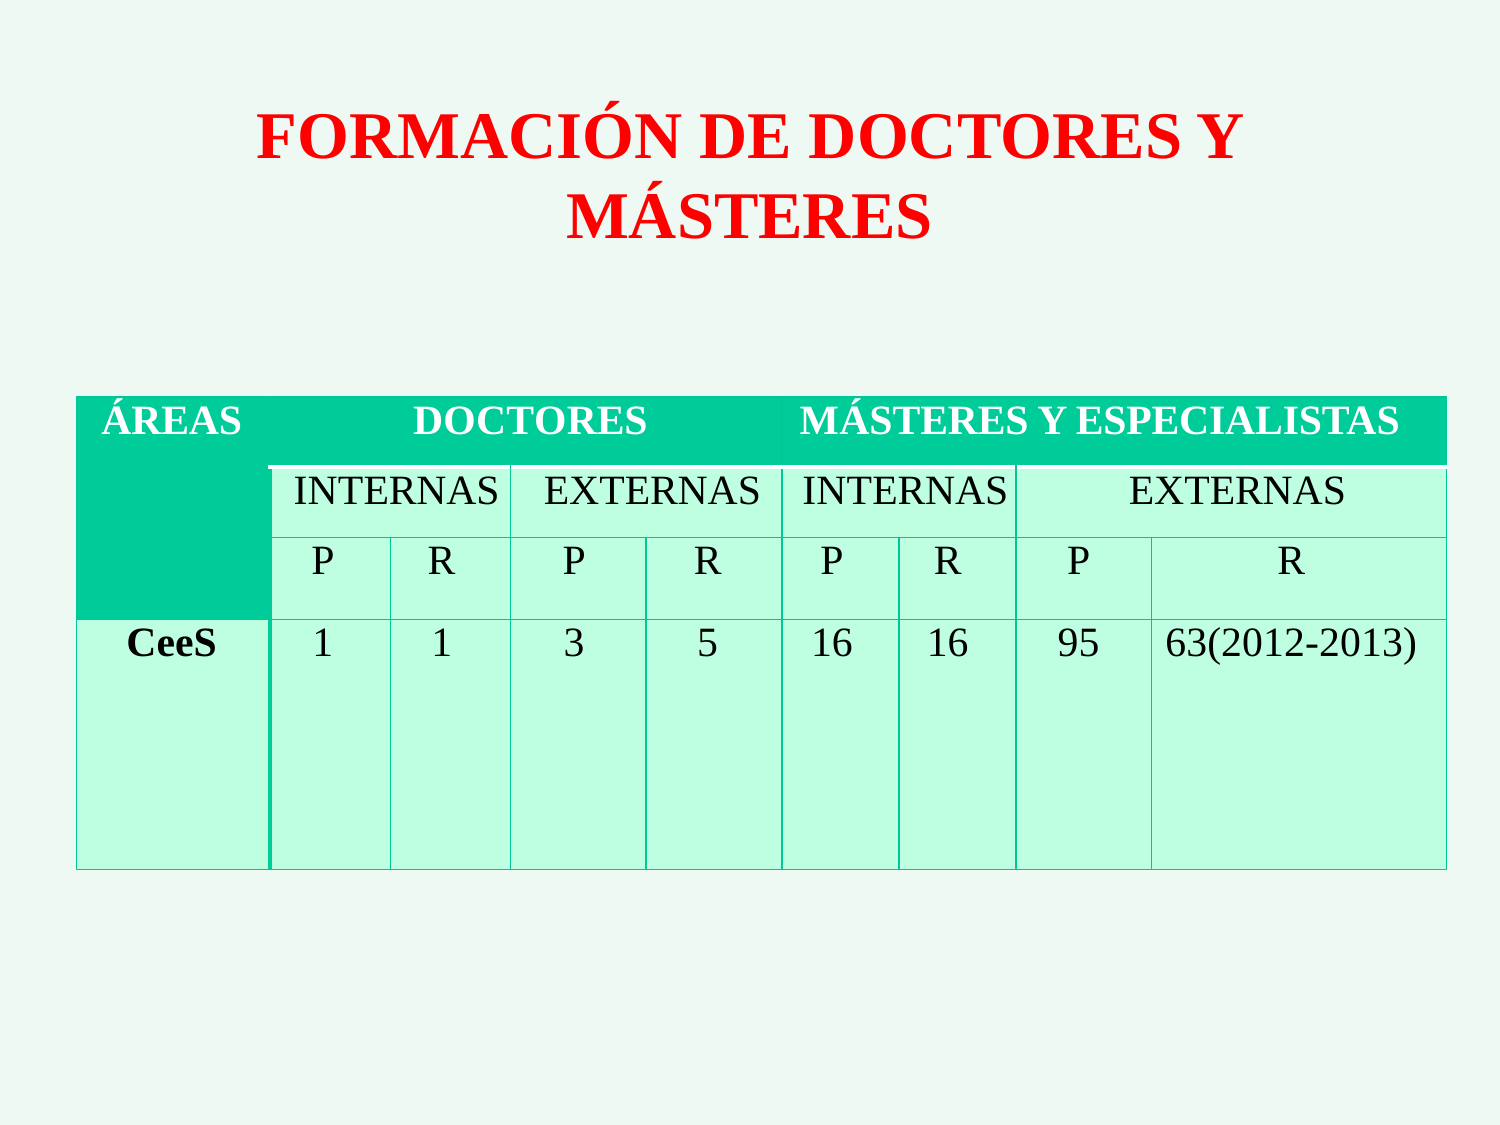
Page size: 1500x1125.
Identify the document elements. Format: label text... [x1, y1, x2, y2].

───

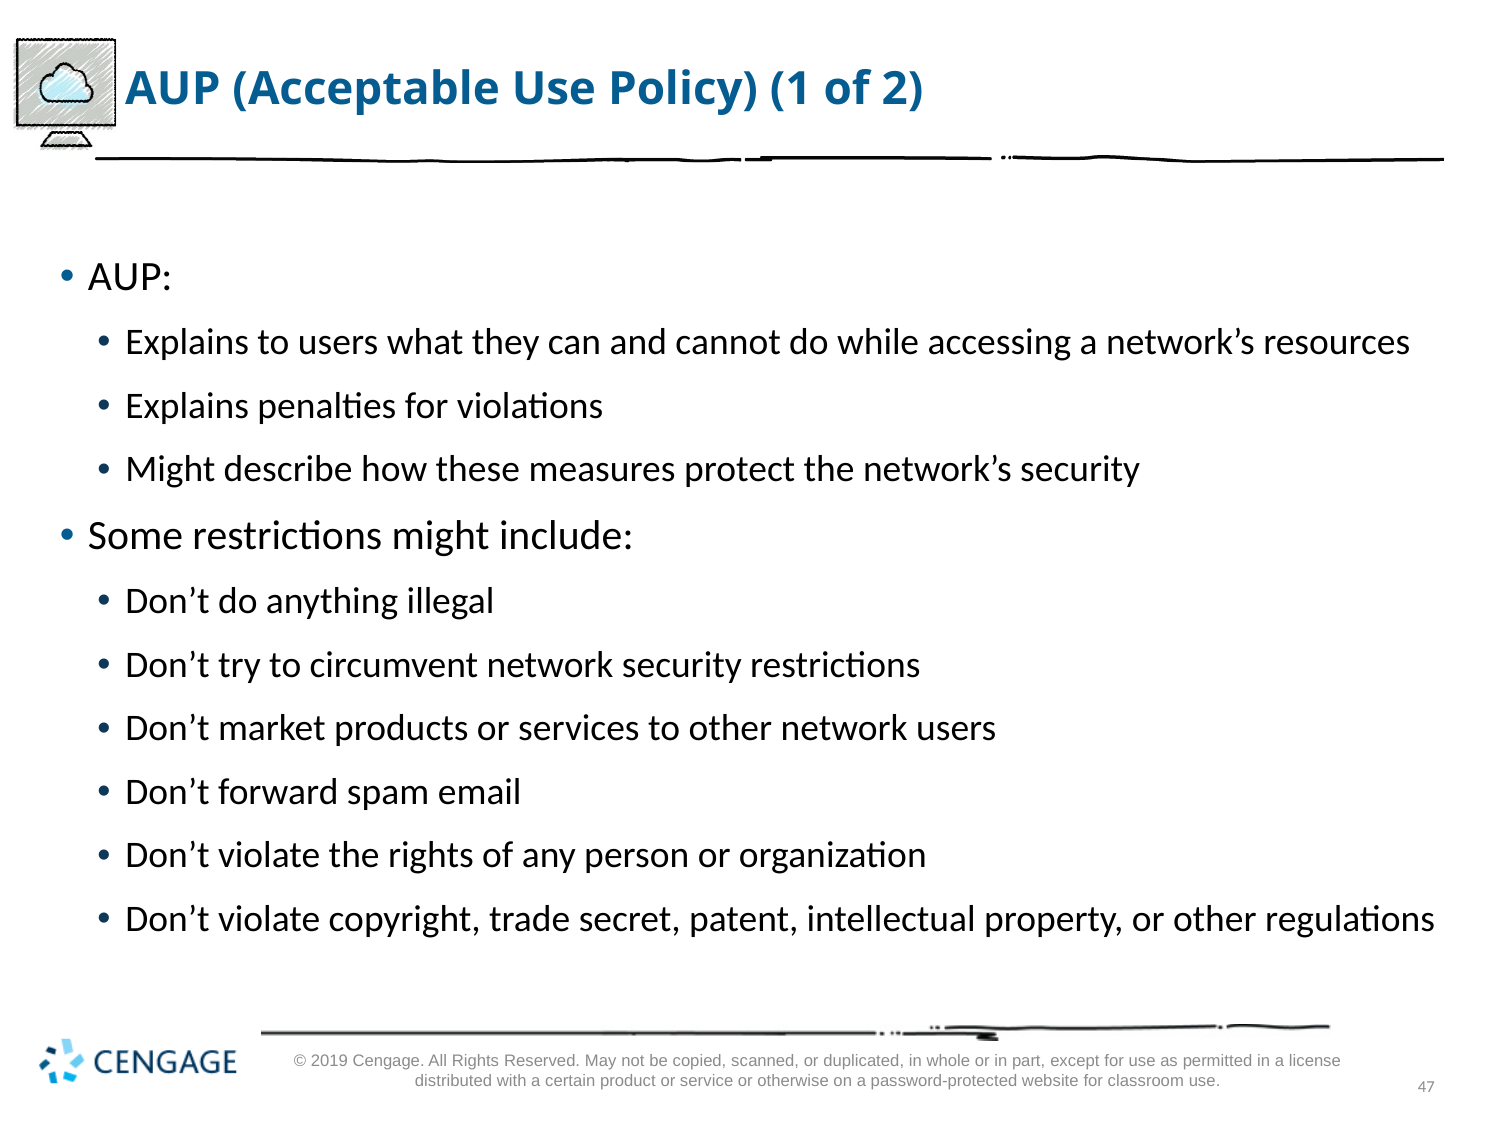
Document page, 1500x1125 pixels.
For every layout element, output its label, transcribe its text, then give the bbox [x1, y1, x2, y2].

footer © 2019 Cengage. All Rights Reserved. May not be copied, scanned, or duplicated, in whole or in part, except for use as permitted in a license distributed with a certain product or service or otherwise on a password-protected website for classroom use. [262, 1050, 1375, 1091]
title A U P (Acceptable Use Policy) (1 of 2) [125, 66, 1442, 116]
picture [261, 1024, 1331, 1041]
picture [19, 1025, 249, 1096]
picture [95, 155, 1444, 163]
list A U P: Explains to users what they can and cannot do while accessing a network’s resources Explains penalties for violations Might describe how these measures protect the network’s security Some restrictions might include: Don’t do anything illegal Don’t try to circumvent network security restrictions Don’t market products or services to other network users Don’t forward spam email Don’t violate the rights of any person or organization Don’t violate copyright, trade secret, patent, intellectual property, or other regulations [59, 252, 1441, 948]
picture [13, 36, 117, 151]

───

Your goal: Give back exactly the lines above, from the line containing "Page size: 1500x1125." through the line containing "Identify the document", with both end lines and nothing more.

Solution to the exercise:
Page size: 1500x1125.
Identify the document elements. Format: label text... [x1, y1, x2, y2].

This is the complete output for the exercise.